To do ▸
(A) In the Nutch thread, what does Sonal suggest creating for selective fetching and getting all PDFs?
(B) Please carry the Nutch thread forward from its last sentence.

Text segment ▸
^^^^^^^^

As you can tell I'm a Nutch newbie, but could not find any related 
information in the tutorials.  I appreciate any help getting such a 
setup going.

Thanks,
Ben

Fwd: Selective Fetching and Notifying When Files Have Been Modifed Since Last Fetch

Posted by Sonal Goyal <so...@gmail.com>.
Thanks and Regards,
Sonal
www.meghsoft.com
http://in.linkedin.com/in/sonalgoyal


---------- Forwarded message ----------
From: Sonal Goyal <so...@gmail.com>
Date: Thu, Sep 2, 2010 at 10:33 PM
Subject: Re: Selective Fetching and Notifying When Files Have Been Modifed
Since Last Fetch
To: user@nutch.apache.org


Ben,

In one of our projects, we run a post processor which saves each fetched
file to a file location based on its url. Thats one way you can try. For
selective fetching and getting all PDFs, you can create your own scoring
logic.

^^^^^^^^

Record excerpts ▸

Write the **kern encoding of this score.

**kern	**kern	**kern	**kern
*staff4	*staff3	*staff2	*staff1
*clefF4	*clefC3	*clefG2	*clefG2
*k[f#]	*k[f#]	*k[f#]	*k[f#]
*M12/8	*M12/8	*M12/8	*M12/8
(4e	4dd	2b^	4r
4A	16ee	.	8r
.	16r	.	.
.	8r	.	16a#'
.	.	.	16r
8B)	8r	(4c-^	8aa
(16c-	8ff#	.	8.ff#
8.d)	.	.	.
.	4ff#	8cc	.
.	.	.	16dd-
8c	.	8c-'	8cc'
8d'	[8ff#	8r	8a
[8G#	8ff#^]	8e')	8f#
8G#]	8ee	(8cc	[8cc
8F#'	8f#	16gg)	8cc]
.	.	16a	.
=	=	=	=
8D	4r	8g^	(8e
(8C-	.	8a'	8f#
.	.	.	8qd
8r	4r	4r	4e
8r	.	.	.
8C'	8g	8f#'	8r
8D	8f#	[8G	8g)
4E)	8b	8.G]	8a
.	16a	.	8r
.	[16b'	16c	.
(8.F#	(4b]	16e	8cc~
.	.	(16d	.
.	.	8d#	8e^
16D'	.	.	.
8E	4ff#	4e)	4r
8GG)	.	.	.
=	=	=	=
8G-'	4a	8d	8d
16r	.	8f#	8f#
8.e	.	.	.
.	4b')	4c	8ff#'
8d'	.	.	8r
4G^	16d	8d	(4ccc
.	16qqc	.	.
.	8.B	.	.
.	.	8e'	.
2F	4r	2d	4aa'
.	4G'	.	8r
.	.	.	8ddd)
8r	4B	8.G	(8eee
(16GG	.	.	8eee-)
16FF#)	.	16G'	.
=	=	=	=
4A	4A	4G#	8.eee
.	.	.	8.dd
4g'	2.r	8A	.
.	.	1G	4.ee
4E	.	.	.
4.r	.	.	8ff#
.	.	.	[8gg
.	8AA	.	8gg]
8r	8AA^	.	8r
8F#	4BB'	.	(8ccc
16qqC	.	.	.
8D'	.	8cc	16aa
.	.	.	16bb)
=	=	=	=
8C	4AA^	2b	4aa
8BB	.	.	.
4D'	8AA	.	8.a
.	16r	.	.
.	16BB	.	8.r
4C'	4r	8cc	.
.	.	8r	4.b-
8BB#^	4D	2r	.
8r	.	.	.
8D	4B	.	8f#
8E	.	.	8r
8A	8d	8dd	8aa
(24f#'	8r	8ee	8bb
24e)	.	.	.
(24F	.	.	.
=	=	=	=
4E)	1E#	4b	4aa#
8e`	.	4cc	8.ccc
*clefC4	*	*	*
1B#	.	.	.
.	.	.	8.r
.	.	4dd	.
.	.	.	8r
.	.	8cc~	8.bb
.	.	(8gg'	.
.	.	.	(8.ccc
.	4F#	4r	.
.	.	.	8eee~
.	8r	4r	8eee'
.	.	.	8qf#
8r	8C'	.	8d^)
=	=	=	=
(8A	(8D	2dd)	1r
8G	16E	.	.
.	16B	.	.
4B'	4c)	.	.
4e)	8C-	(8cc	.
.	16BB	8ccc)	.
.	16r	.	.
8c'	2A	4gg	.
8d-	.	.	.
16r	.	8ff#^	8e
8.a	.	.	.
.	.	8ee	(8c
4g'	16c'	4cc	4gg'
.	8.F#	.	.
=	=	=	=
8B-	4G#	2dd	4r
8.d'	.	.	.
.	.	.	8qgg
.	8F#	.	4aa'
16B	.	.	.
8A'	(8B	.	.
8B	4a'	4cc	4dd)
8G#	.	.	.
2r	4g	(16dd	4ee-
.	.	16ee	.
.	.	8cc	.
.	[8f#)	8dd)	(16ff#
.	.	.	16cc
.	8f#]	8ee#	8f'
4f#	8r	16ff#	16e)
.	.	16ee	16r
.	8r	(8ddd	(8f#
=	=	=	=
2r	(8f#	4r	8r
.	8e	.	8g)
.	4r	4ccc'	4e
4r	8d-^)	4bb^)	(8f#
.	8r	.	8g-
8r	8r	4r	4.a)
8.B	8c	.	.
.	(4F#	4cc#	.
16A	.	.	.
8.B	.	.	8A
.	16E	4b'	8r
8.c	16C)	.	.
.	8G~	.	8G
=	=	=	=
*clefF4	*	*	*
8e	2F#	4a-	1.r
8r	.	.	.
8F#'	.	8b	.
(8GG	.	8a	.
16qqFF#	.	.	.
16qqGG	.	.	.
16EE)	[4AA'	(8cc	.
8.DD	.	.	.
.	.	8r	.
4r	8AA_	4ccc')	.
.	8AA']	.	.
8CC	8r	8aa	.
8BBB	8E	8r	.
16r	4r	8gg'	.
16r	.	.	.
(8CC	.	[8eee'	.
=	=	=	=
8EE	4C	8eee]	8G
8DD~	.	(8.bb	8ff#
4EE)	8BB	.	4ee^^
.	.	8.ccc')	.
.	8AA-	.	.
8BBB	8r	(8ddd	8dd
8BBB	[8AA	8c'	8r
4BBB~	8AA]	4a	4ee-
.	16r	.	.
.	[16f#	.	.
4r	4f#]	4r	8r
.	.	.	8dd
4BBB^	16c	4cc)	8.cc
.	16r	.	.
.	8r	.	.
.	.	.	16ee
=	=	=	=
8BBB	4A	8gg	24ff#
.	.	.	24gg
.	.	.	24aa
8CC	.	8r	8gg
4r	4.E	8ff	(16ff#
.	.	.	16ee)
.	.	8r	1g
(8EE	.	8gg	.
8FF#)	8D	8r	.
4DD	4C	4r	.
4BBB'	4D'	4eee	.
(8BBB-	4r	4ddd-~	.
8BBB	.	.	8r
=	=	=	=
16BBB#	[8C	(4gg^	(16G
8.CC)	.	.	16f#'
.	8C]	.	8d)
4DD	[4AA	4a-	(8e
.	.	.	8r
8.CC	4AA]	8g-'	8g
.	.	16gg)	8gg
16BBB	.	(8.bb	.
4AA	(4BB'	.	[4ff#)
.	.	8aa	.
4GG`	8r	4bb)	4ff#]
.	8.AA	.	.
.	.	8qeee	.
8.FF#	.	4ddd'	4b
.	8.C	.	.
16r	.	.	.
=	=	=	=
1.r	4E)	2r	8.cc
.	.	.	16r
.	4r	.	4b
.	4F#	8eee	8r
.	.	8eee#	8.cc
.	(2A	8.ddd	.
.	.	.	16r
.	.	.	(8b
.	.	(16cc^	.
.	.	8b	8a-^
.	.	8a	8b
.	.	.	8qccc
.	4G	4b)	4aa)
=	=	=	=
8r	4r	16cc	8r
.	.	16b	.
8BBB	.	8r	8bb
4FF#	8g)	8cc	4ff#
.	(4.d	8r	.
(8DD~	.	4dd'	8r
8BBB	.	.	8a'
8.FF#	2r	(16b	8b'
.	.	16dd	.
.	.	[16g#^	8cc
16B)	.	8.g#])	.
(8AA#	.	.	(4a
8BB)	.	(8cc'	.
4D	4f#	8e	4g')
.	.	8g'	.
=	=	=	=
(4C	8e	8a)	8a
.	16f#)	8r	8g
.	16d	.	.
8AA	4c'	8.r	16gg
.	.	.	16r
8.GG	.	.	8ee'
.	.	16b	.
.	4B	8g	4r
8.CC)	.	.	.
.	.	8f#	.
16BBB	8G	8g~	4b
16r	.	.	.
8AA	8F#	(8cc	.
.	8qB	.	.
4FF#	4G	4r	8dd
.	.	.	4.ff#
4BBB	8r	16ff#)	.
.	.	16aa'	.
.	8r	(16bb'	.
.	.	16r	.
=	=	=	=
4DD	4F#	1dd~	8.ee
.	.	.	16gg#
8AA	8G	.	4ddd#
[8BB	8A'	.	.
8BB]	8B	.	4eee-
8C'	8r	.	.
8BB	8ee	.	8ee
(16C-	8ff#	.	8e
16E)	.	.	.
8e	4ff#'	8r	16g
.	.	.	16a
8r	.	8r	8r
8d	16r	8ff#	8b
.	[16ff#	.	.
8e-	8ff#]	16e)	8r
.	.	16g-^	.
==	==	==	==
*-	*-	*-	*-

^^^^^^^^

Results for the exercise ▸
(A) Your own scoring logic.

(B)
Thanks and Regards,
Sonal
www.meghsoft.com
http://in.linkedin.com/in/sonalgoyal



On Thu, Sep 2, 2010 at 4:14 AM, onlinespending@gmail.com <
onlinespending@gmail.com> wrote:

>  Hi,
>
> I'd like to use Nutch to crawl a very limited set of pages.  But as it's
> crawling I'd like for it to only fetch particular pages and files that match
> certain criteria.  I'd also like that I am somehow alerted when any of these
> fetched files have been modified (modify date of the file or change in
> content) since the last time it was fetched by Nutch.
>
> My criteria are as follows.
>
> 1.) save HTML if the page name or contents contain a word or words (or if
> the anchor from the page that linked to it had the word)
> 2.) save all images above a certain size (or resolution)
> 3.) save all PDF files (no filter)
>
> I'd like that these files (HTML, images, and PDFs) be saved into a separate
> folder for each domain, and somehow save the date that the file was
> modified.  This date would be compared the next time a fetch is made, and an
> alert would somehow be made to let me know that a new version of one of the
> files has been fetched (ideally this alert would be done by email).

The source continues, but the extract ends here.